::: DATASET
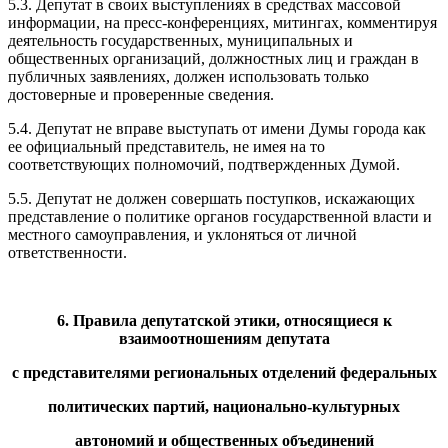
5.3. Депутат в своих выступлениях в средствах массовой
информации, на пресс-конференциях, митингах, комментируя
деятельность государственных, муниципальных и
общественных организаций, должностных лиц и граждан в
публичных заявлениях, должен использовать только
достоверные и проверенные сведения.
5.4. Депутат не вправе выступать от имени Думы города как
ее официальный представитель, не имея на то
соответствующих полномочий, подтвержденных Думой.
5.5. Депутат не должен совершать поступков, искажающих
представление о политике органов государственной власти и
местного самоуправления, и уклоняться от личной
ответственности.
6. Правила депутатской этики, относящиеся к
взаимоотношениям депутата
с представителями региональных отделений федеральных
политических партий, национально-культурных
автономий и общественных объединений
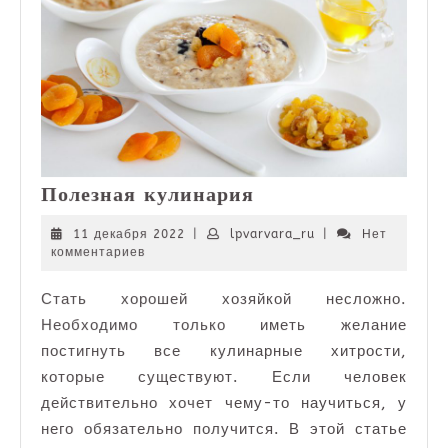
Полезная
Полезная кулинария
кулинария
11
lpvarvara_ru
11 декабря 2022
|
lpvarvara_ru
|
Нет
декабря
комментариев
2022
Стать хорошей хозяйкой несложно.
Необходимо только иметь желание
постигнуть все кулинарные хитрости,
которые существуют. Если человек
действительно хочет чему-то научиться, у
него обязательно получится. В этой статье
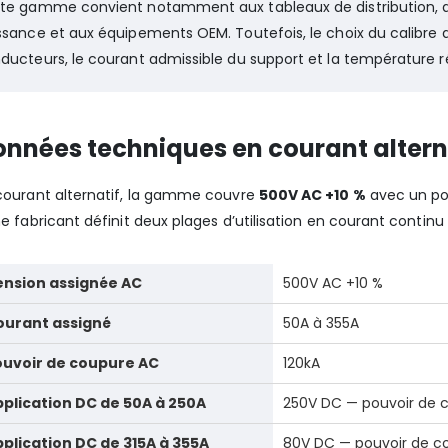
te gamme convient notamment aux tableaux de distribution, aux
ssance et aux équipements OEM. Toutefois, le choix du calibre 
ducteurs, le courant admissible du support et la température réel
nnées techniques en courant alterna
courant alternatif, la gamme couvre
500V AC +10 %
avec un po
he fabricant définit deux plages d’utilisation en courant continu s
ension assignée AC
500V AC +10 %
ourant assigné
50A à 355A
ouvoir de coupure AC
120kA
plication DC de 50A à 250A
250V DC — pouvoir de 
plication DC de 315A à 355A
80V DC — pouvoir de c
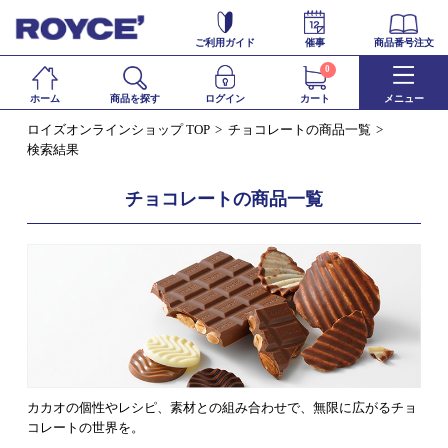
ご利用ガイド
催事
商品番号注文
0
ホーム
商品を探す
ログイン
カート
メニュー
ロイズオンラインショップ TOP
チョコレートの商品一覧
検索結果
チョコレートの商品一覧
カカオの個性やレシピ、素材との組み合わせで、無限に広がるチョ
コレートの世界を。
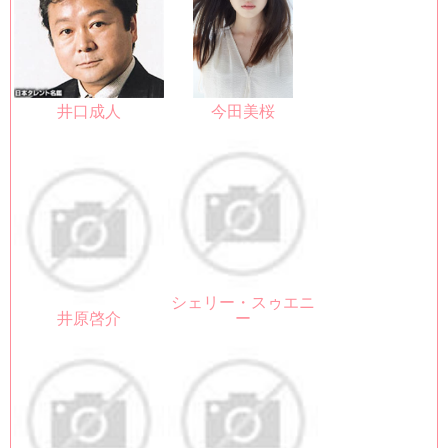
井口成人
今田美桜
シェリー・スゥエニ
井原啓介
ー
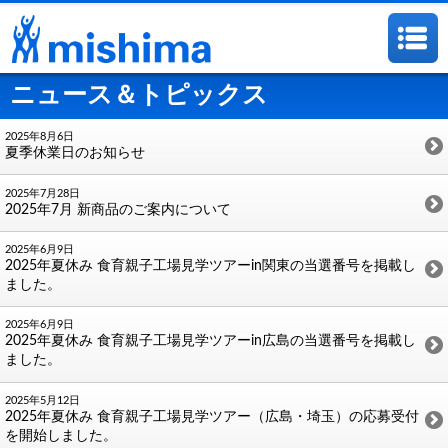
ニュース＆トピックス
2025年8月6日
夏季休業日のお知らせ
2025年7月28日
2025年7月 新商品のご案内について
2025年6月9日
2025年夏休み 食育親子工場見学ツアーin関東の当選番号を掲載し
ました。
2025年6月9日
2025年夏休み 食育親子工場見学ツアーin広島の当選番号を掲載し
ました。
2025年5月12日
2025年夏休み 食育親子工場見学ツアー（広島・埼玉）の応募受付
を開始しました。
::::::
WORK TO COMPLETE>
Turn the extracted text from all the entries into a JSON list of strings, one string per line, leaving out blank lines. Don't include the pictures.

RESPONSE BOX>
[
  "5.3. Депутат в своих выступлениях в средствах массовой",
  "информации, на пресс-конференциях, митингах, комментируя",
  "деятельность государственных, муниципальных и",
  "общественных организаций, должностных лиц и граждан в",
  "публичных заявлениях, должен использовать только",
  "достоверные и проверенные сведения.",
  "5.4. Депутат не вправе выступать от имени Думы города как",
  "ее официальный представитель, не имея на то",
  "соответствующих полномочий, подтвержденных Думой.",
  "5.5. Депутат не должен совершать поступков, искажающих",
  "представление о политике органов государственной власти и",
  "местного самоуправления, и уклоняться от личной",
  "ответственности.",
  "6. Правила депутатской этики, относящиеся к",
  "взаимоотношениям депутата",
  "с представителями региональных отделений федеральных",
  "политических партий, национально-культурных",
  "автономий и общественных объединений",
  "Полезная",
  "Полезная кулинария",
  "кулинария",
  "11",
  "lpvarvara_ru",
  "11 декабря 2022",
  "|",
  "lpvarvara_ru",
  "|",
  "Нет",
  "декабря",
  "комментариев",
  "2022",
  "Стать хорошей хозяйкой несложно.",
  "Необходимо только иметь желание",
  "постигнуть все кулинарные хитрости,",
  "которые существуют. Если человек",
  "действительно хочет чему-то научиться, у",
  "него обязательно получится. В этой статье",
  "te gamme convient notamment aux tableaux de distribution, aux",
  "ssance et aux équipements OEM. Toutefois, le choix du calibre ",
  "ducteurs, le courant admissible du support et la température réel",
  "nnées techniques en courant alterna",
  "courant alternatif, la gamme couvre",
  "500V AC +10 %",
  "avec un po",
  "he fabricant définit deux plages d’utilisation en courant continu s",
  "ension assignée AC",
  "500V AC +10 %",
  "ourant assigné",
  "50A à 355A",
  "ouvoir de coupure AC",
  "120kA",
  "plication DC de 50A à 250A",
  "250V DC — pouvoir de ",
  "plication DC de 315A à 355A",
  "80V DC — pouvoir de c",
  "ご利用ガイド",
  "催事",
  "商品番号注文",
  "0",
  "ホーム",
  "商品を探す",
  "ログイン",
  "カート",
  "メニュー",
  "ロイズオンラインショップ TOP",
  "チョコレートの商品一覧",
  "検索結果",
  "チョコレートの商品一覧",
  "カカオの個性やレシピ、素材との組み合わせで、無限に広がるチョ",
  "コレートの世界を。",
  "井口成人",
  "今田美桜",
  "シェリー・スゥエニ",
  "井原啓介",
  "ー",
  "ニュース＆トピックス",
  "2025年8月6日",
  "夏季休業日のお知らせ",
  "2025年7月28日",
  "2025年7月 新商品のご案内について",
  "2025年6月9日",
  "2025年夏休み 食育親子工場見学ツアーin関東の当選番号を掲載し",
  "ました。",
  "2025年6月9日",
  "2025年夏休み 食育親子工場見学ツアーin広島の当選番号を掲載し",
  "ました。",
  "2025年5月12日",
  "2025年夏休み 食育親子工場見学ツアー（広島・埼玉）の応募受付",
  "を開始しました。"
]